= 作業内容 =
- a) 研究紹介記事に著者として挙げられているのは誰ですか。記事中の表記どおりに全員を挙げてください。
- b) 研究紹介記事のうち、「One of our staffs, Dr.」を含む語句で始まり「a Case report.」で終わる部分を、一字一句違えずに書き写してください。
═══ 文書抜粋
現在、米国スタンフォード大学に留学中の当科の内野晴登先生の研究成果がWorld Neurosurgery誌に掲載されました。
脳脊髄液減少症のために意識障害を繰り返した若年男性の症例の報告です。経過中、Galen大静脈と直静脈洞との角度が大きく変化しており、本疾患によって脳全体が尾側に偏位した際に生じる脳深部の静脈鬱滞が意識障害の原因になっていることが判明しました。

One of our staffs, Dr. Haruto Uchino reported a case that experienced repeated deterioration of consciousness resulting from spontaneous intracranial hypotension associated with deep cerebral vein stagnation in World Neurosurgery journal.

Repeated deterioration of consciousness resulting from spontaneous intracranial hypotension associated with deep cerebral vein stagnation: a Case report.
Uchino H, Hamada S, Kashiwazaki D, Tomita T, Akioka N, Akai T, Kuroda S.
World Neurosurg. 2019 Sep 19. [Epub ahead of print]

Abstract
BACKGROUND:
Although the clinical course of spontaneous intracranial hypotension (SIH) is generally benign, in unusual cases it can result in deterioration of consciousness. The exact mechanisms involved have not always been described in previously reported cases.
CASE DESCRIPTION:
Herein we describe the case of a 36-year-old man who presented complaining of orthostatic headache. Brain magnetic resonance imaging (MRI) depicted typical findings associated with SIH. He initially underwent conservative treatments, but he subsequently began to exhibit deterioration of consciousness. MRI revealed progressive brain sagging, swelling of the brainstem, and focal hyperintensity in the left side of the thalamus on diffusion-weighted imaging. The vein of Galen (vG) was stretched downwards creating a narrow angle between it and the straight sinus (SS). We concluded that deep venous hypertension had occurred due to functional venous stenosis. He underwent epidural blood patch twice and ultimately recovered without any neurological deficits.
CONCLUSIONS:
SIH should be recognized as a possible cause of coma as a result of deep cerebral vein stagnation due to severe brain sagging. A change in the vG/SS angle may be an anatomical marker associated with functional venous stenosis.
══════
═══ 提供データ
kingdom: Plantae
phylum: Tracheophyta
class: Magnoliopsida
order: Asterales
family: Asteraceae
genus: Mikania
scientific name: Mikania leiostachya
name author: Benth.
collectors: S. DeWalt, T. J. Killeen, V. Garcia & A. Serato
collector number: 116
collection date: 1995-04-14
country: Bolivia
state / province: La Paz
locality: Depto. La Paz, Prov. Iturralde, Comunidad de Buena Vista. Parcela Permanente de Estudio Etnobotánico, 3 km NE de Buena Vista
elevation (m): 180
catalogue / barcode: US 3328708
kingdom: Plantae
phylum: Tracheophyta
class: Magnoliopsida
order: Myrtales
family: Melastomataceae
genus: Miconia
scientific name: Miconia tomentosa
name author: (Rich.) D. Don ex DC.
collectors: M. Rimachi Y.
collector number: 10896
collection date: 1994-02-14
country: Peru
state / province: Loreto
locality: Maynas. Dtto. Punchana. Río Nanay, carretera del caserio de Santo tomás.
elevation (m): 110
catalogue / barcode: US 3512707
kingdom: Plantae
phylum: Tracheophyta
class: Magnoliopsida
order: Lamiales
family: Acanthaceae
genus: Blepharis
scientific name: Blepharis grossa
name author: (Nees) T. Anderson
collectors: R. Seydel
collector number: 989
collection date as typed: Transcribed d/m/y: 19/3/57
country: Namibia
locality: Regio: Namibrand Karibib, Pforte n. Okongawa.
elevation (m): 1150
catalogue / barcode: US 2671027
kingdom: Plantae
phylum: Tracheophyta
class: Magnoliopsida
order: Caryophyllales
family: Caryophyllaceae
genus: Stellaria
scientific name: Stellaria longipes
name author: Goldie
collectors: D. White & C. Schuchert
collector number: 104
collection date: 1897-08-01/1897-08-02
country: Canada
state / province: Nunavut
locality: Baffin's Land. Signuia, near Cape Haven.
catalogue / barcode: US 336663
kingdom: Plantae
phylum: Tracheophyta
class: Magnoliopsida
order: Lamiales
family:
══════
= 設問別解答 =
- a) Uchino H、Hamada S、Kashiwazaki D、Tomita T、Akioka N、Akai T、Kuroda S

- b)
One of our staffs, Dr. Haruto Uchino reported a case that experienced repeated deterioration of consciousness resulting from spontaneous intracranial hypotension associated with deep cerebral vein stagnation in World Neurosurgery journal.

Repeated deterioration of consciousness resulting from spontaneous intracranial hypotension associated with deep cerebral vein stagnation: a Case report.